++++ Records for this exercise ++++
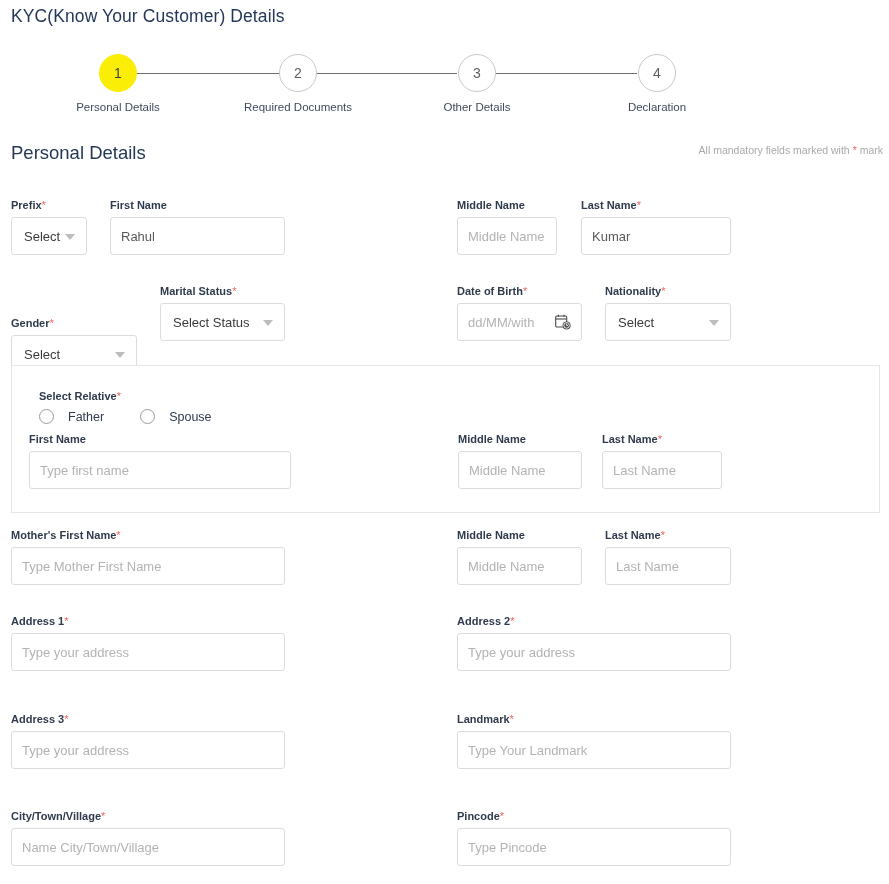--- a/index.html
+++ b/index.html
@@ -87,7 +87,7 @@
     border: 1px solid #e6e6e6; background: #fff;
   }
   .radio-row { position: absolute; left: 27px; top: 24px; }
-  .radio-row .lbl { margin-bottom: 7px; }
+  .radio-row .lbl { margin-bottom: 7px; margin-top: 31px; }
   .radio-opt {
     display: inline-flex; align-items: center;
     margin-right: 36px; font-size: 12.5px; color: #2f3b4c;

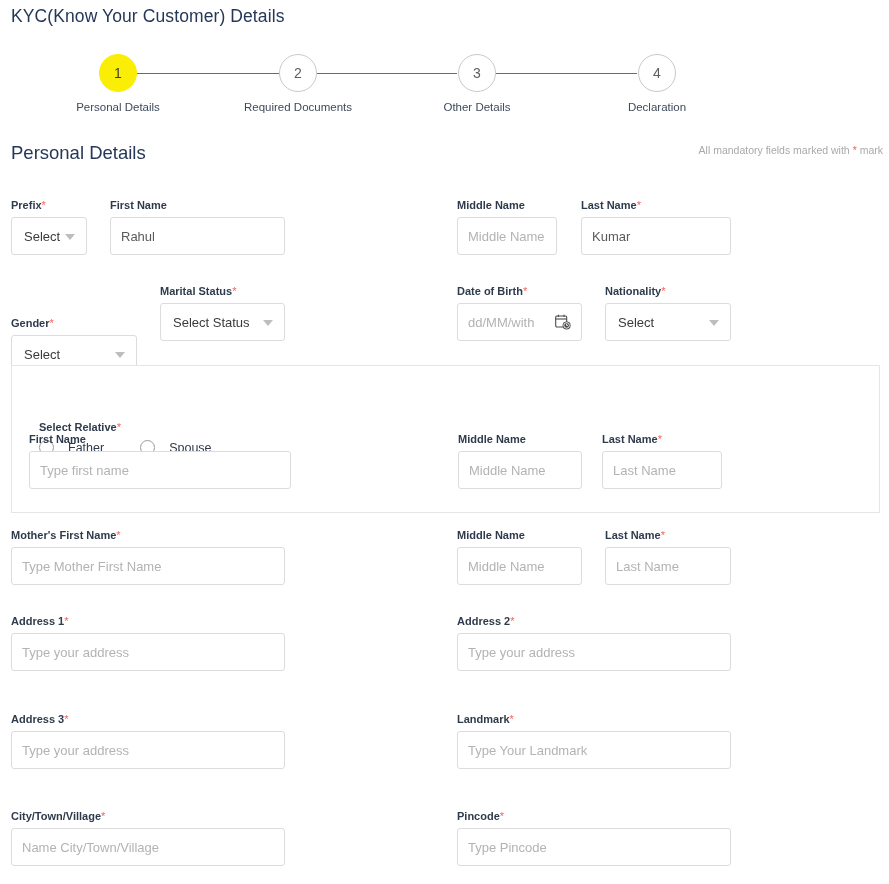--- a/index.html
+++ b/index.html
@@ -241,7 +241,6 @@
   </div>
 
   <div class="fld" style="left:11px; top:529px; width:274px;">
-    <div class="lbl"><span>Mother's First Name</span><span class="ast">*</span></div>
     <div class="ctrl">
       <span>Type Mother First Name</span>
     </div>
++++
For this exercise, transcribe the entries verbatim and skip all pictures.

--- a/index.html
+++ b/index.html
@@ -87,7 +87,7 @@
     border: 1px solid #e6e6e6; background: #fff;
   }
   .radio-row { position: absolute; left: 27px; top: 24px; }
-  .radio-row .lbl { margin-bottom: 7px; }
+  .radio-row .lbl { margin-bottom: 7px; margin-top: 31px; }
   .radio-opt {
     display: inline-flex; align-items: center;
     margin-right: 36px; font-size: 12.5px; color: #2f3b4c;

--- a/index.html
+++ b/index.html
@@ -241,7 +241,6 @@
   </div>
 
   <div class="fld" style="left:11px; top:529px; width:274px;">
-    <div class="lbl"><span>Mother's First Name</span><span class="ast">*</span></div>
     <div class="ctrl">
       <span>Type Mother First Name</span>
     </div>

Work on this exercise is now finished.